Sepertinya Gilles sudah tidak sabar dengan pembicaraan kami berdua. Barusan, dia menutup jendela itu dengan sangat keras hingga kacanya bergetar. Jika dia menutupnya dengan sedikit lebih keras aku yakin jika kaca-kaca itu akan pecah.
"Kalian boleh saling goda sesuka kalian, aku sama sekali tidak keberatan. Tapi, bisakah kau tidak melakukannya sepagi ini?" tanya Gilles pada Duke-sama dengan suara keras.
Senyum Duke-sama terlihat sedikit kaku saat mendengar pertanyaan Gilles. Di sisi lain, Gilles terlihat puas saat menyaksikan ekspresi tidak nyaman di wajah Duke-sama.
... Itu adalah seringai yang sesungguhnya. Tipe seringai yang muncul saat kau sedang menahan tawa karena melihat sesuatu yang sangat lucu.
Mungkin ini bentuk kejahilan Gilles untuk Duke-sama? Apa dia memang berniat menjahilinya?
Biasanya Gilles akan mengikuti kemauan Duke-sama. Tapi, mungkin sekarang aku masih bisa berharap jika dia bisa menjadi sekutuku? Mungkin saat situasi sedang gawat darurat, dia akan balik mendukungku.
Dengan begini, pertarungan kami berdua menjadi seri, iya kan? Aku berharap aku bisa dimaafkan karena telah meminjam sedikit kekuatan dari Gilles.
Tapi Duke-sama masih tetap menjadi lawan yang terlalu kuat jika harus kulawan sendirian! Suatu hari nanti aku pasti bisa mengalahkannya dengan telak!... Kuharap.

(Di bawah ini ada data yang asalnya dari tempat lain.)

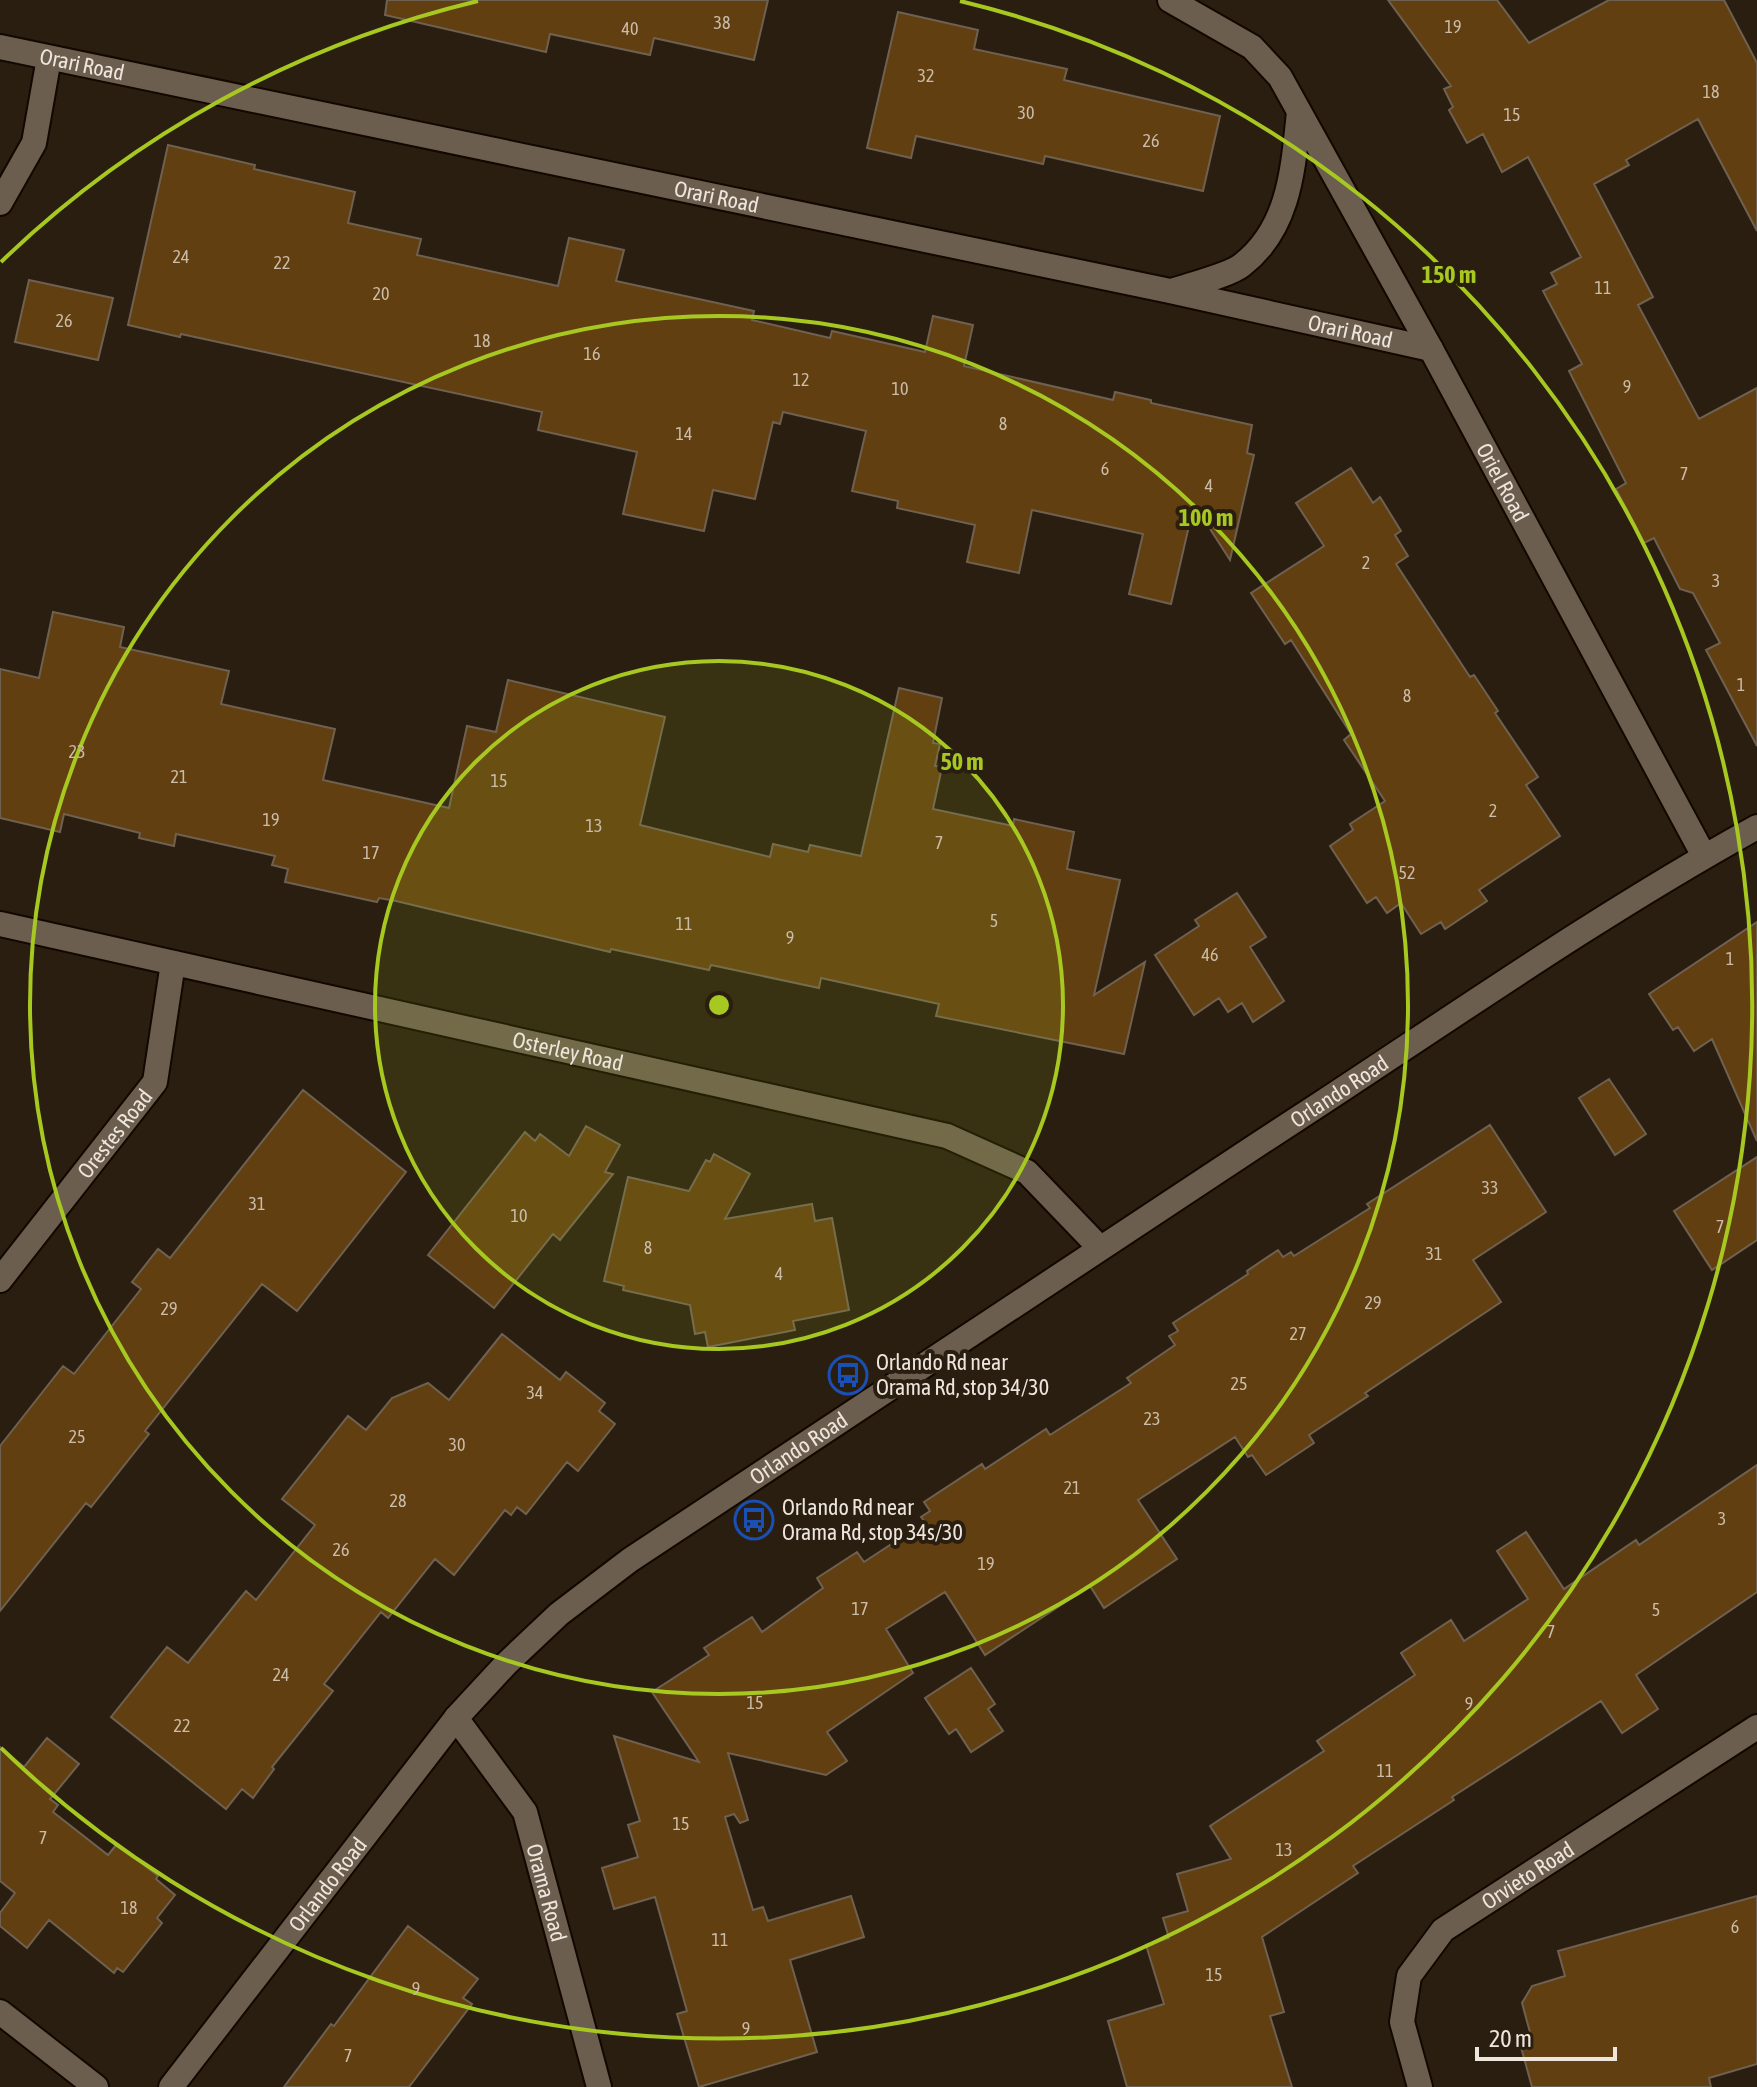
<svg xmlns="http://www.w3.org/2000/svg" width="1757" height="2087" font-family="'Asap Condensed',sans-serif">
	<rect width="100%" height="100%" fill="#2a1e10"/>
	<path fill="#613f10" stroke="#6f6151" stroke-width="2" d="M387,0H768L754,60L654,38L650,55L550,34L546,52L385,15Z
		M1388,0H1497L1529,43L1609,0H1724L1757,63V231L1698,119L1626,160L1629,165L1594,184L1653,297L1638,305L1699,419L1757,388V746L1706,650L1720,643L1693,593L1680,589L1654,538L1644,543L1616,489L1626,483L1569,371L1582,364L1543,291L1557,284L1551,273L1581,257L1528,157L1502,172L1483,134L1467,143L1449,110L1453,107L1444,89L1451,86Z
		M898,12L978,30L974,49L1067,69L1064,80L1220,116L1203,191L1045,156L1043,164L916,136L911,158L867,148Z
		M168,145L255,165L254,169L355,192L348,223L421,239L417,255L558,286L569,238L624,250L616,281L754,311L752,320L830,338L832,331L925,352L933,316L973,325L964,366L1113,400L1115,392L1151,400V403L1252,425L1247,453L1254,455L1230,560L1194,504L1171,604L1129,594L1143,534L1032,510L1019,573L967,562L975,525L897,508L898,501L852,491L866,431L783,412L780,424L773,422L755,499L713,490L704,531L623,514L637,452L538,430L542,412L181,334L180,337L128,325Z
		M29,280L113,298L98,360L15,342Z
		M1351,468L1373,503L1380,497L1401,531L1395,535L1408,556L1396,564L1470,677L1474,675L1498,711L1495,713L1538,777L1526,785L1560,836L1479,890L1487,901L1445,929L1441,922L1421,934L1401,903L1387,913L1376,897L1367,903L1330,846L1353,830L1350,824L1385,801L1344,740L1351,734L1291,640L1285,644L1251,593L1324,546L1296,503Z
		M53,612L124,627L120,647L229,671L221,704L335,729L323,780L449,808L467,726L496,732L508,680L665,717L640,825L770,857L773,844L808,852L810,845L861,856L899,688L942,698L933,743L940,744L935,766L942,767L933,809L1013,826L1014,819L1074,832L1067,869L1120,880L1094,995L1145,962L1124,1054L936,1016L939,1004L821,978L819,988L711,965L709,970L611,949L610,952L396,901L379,898L377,902L285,882L288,869L272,865L275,856L176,834L174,846L139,838L140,833L64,814L60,832L0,818V669L39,678Z
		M1237,893L1266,937L1250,947L1284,1001L1253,1022L1242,1003L1228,1012L1219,998L1194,1015L1155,955L1199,926L1195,920Z
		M1757,922V1141L1712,1039L1694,1051L1678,1027L1673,1030L1649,994Z
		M1609,1079L1646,1134L1615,1155L1579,1098Z
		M303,1090L406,1172L297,1311L262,1284L145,1431L149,1434L91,1507L86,1503L0,1611V1446L63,1366L74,1374L141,1289L132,1282L158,1249L170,1258Z
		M1490,1125L1546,1212L1473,1260L1501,1302L1365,1393L1368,1396L1309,1435L1314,1443L1266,1475L1252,1455L1248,1457L1235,1437L1138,1500L1177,1559L1104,1608L1090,1586L985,1655L945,1592L886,1629L913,1673L827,1732L847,1761L826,1775L728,1753L748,1820L740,1823L734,1814L725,1817L753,1910L763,1907L768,1921L851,1896L864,1937L790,1960L817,2052L699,2087L677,2014L687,2011L655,1897L614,1909L602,1868L638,1857L628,1825L640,1821L614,1736L699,1762L652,1692L709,1655L704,1648L752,1617L762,1632L823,1588L817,1578L857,1552L864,1562L925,1522L921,1517L930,1511L924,1502L982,1464L985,1469L1046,1429L1050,1435L1131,1383L1127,1378L1175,1345L1169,1336L1178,1331L1173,1323L1248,1274L1247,1271L1278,1250L1283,1257L1291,1252L1294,1256L1370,1208L1367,1204Z
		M586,1126L620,1145L605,1172L613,1174L560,1240L553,1234L494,1308L428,1255L525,1132L535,1141L540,1134L569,1156Z
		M714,1154L750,1174L725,1219L812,1204L815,1221L832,1218L849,1310L793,1321L795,1330L708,1347L705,1332L695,1334L690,1305L623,1290L624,1286L604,1281L628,1177L689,1191L706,1160L710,1162Z
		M1757,1157V1240L1712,1270L1674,1211Z
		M502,1334L560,1380L566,1372L605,1403L599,1411L615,1424L578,1471L567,1462L526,1514L517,1507L511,1515L505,1510L454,1575L435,1559L388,1618L381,1612L324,1684L333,1691L272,1767L274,1769L253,1798L242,1789L226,1809L111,1717L167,1647L188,1663L246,1591L256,1600L315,1525L282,1499L348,1416L366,1430L392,1398L428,1383L449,1400Z
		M1757,1465V1592L1636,1675L1658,1709L1622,1733L1601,1701L1452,1797L1454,1800L1353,1866L1358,1873L1262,1937L1284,2012L1270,2016L1292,2087H1127L1108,2021L1164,2004L1146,1945L1169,1938L1163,1918L1188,1911L1177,1874L1231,1859L1210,1826L1324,1751L1317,1741L1415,1675L1401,1653L1451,1620L1464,1641L1528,1599L1497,1551L1526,1532L1564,1589L1636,1540L1639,1545Z
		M971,1668L995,1704L988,1709L1003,1731L971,1752L956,1729L949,1734L925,1698Z
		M47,1738L79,1764L50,1799L58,1805L53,1812L108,1855L117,1844L158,1876L156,1879L175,1895L157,1918L162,1923L123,1972L117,1968L114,1973L49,1920L27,1948L0,1926V1913L15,1893L0,1881V1747L24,1767Z
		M1757,1896V2064L1709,2078L1711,2087H1532L1519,2040L1531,2036L1522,2003L1532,1986L1565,1976L1558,1951Z
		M408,1926L478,1979L463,1998L472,2004L409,2087H284L331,2024L334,2026Z"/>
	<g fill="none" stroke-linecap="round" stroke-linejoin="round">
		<g stroke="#120800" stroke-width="28">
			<g id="street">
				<path id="s1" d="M1170,0L1252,47L1280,77L1431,349L1704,856"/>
				<path id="s2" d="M0,47L1170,291L1431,349"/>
				<path d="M0,203L34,143L49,58"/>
				<path d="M1172,291C1189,285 1230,275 1242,265C1290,228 1293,168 1299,112"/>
				<path id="s3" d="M0,924L947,1136L1027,1172L1100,1248"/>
				<path id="s4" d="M0,1280L155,1082L173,963"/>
				<path id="s5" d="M456,1718L525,1812L599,2087"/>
				<path d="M0,2012L96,2087"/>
				<path id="s6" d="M171,2087L456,1718L506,1664L559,1614L630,1560C861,1407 1091,1253 1323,1102C1466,1008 1607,910 1757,827"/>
				<path id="s7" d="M1420,2087L1402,2022L1409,1976L1443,1930L1757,1727"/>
			</g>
		</g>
		<use href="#street" stroke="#6c5e4e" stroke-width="24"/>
	</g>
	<circle cx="719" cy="1005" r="344" fill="#a6c821" fill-opacity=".12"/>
	<g fill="none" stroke="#a6c821" stroke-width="4">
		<circle cx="719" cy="1005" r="344"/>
		<circle cx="719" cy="1005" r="689"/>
		<path d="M1 262A1033 1033 0 0 1 478 1M960 1A1033 1033 0 1 1 1 1748"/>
	</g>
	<defs>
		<g id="bus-ring" transform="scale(2)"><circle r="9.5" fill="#2a1e10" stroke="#1a4fb4" stroke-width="1.5"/><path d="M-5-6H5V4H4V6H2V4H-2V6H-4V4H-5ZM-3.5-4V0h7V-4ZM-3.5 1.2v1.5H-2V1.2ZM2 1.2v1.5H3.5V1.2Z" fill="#1a4fb4"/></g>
	</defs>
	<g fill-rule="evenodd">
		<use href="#bus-ring" x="848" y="1375"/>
		<use href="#bus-ring" x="754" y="1520"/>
	</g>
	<g text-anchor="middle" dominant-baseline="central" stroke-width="8" stroke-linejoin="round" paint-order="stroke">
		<g font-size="18" fill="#cbbcaa">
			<text x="722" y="22">38</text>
			<text x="1453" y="26">19</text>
			<text x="630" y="28">40</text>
			<text x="926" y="75">32</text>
			<text x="1711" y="91">18</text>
			<text x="1026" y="112">30</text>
			<text x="1512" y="114">15</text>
			<text x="1151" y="140">26</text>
			<text x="181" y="256">24</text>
			<text x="282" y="262">22</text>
			<text x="1603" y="287">11</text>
			<text x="381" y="293">20</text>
			<text x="64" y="320">26</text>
			<text x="482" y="340">18</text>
			<text x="592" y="353">16</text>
			<text x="801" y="379">12</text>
			<text x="1627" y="386">9</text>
			<text x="900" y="388">10</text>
			<text x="1003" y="423">8</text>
			<text x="684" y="433">14</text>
			<text x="1105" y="468">6</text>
			<text x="1684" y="473">7</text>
			<text x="1209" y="485">4</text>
			<text x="1366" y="562">2</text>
			<text x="1716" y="580">3</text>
			<text x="1741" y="684">1</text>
			<text x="1407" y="695">8</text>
			<text x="77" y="751">23</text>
			<text x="179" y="776">21</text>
			<text x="499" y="780">15</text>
			<text x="1493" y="810">2</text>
			<text x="271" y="819">19</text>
			<text x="594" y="825">13</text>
			<text x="939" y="842">7</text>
			<text x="371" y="852">17</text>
			<text x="1407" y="872">52</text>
			<text x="994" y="920">5</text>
			<text x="684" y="923">11</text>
			<text x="790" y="937">9</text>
			<text x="1210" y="954">46</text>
			<text x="1730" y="958">1</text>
			<text x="1490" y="1187">33</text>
			<text x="257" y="1203">31</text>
			<text x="519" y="1215">10</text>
			<text x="1720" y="1226">7</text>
			<text x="648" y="1247">8</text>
			<text x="1434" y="1253">31</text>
			<text x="779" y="1273">4</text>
			<text x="1373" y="1302">29</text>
			<text x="169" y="1308">29</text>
			<text x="1298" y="1333">27</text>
			<text x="1239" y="1383">25</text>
			<text x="535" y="1392">34</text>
			<text x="1152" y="1418">23</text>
			<text x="77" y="1436">25</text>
			<text x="457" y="1444">30</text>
			<text x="1072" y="1487">21</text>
			<text x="398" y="1500">28</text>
			<text x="1722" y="1518">3</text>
			<text x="341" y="1549">26</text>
			<text x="986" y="1563">19</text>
			<text x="860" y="1608">17</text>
			<text x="1656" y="1609">5</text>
			<text x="1551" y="1631">7</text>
			<text x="281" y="1674">24</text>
			<text x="755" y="1702">15</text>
			<text x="1469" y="1703">9</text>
			<text x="182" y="1725">22</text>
			<text x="1385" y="1770">11</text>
			<text x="681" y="1823">15</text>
			<text x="43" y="1837">7</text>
			<text x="1284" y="1849">13</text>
			<text x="129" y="1907">18</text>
			<text x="1735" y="1926">6</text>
			<text x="720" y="1939">11</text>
			<text x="1214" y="1974">15</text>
			<text x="416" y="1988">9</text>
			<text x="746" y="2028">9</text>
			<text x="348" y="2055">7</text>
		</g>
		<g font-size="22" fill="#eee6dd" stroke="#2a1e10">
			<text stroke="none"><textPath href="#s2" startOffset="84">Orari Road</textPath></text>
			<text stroke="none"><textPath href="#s2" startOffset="732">Orari Road</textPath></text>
			<text stroke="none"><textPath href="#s2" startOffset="1380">Orari Road</textPath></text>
			<text stroke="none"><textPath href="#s1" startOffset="598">Oriel Road</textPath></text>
			<text stroke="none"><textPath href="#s3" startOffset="582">Osterley Road</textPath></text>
			<text stroke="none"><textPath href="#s6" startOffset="1552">Orlando Road</textPath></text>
			<text stroke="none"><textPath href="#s4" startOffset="186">Orestes Road</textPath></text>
			<text stroke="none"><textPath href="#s6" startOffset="904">Orlando Road</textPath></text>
			<text stroke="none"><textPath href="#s7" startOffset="272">Orvieto Road</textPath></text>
			<text stroke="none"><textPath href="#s6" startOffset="256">Orlando Road</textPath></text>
			<text stroke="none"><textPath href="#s5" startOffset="200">Orama Road</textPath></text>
		</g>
		<g font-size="22" fill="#eee6dd" stroke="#2a1e10" text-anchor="start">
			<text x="876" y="1362">Orlando Rd near<tspan x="876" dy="25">Orama Rd, stop 34/30</tspan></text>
			<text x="782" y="1507">Orlando Rd near<tspan x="782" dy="25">Orama Rd, stop 34s/30</tspan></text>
		</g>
	</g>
	<circle cx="719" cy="1005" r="12" fill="#a6c821" stroke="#2a1e10" stroke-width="4"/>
	<g font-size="24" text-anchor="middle" font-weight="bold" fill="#a6c821" stroke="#2a1e10" stroke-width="8" stroke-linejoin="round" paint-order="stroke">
		<text x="1449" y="283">150 m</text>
		<text x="1206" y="526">100 m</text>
		<text x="962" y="770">50 m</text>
	</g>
	<path d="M1477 2047v12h138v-12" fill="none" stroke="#eee6dd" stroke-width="4"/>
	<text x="1489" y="2047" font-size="24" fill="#eee6dd" stroke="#2a1e10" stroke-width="6" paint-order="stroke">20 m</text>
</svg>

... Ngomong-ngomong, apa aku memang menyukai Duke-sama?
Maksudku, tentu saja aku menyukainya... tapi apa perasaan ini bisa disebut cinta?
Orang bilang cinta pertama itu rasanya seperti lemon... Tapi jujur saja aku tidak tahu apa maksudnya. Dan lagi, memangnya siapa yang berkata seperti itu dulu?
Ugh... cinta memang benar-benar membingungkan... Mungkin masih terlalu cepat bagiku untuk memahami hal seperti ini.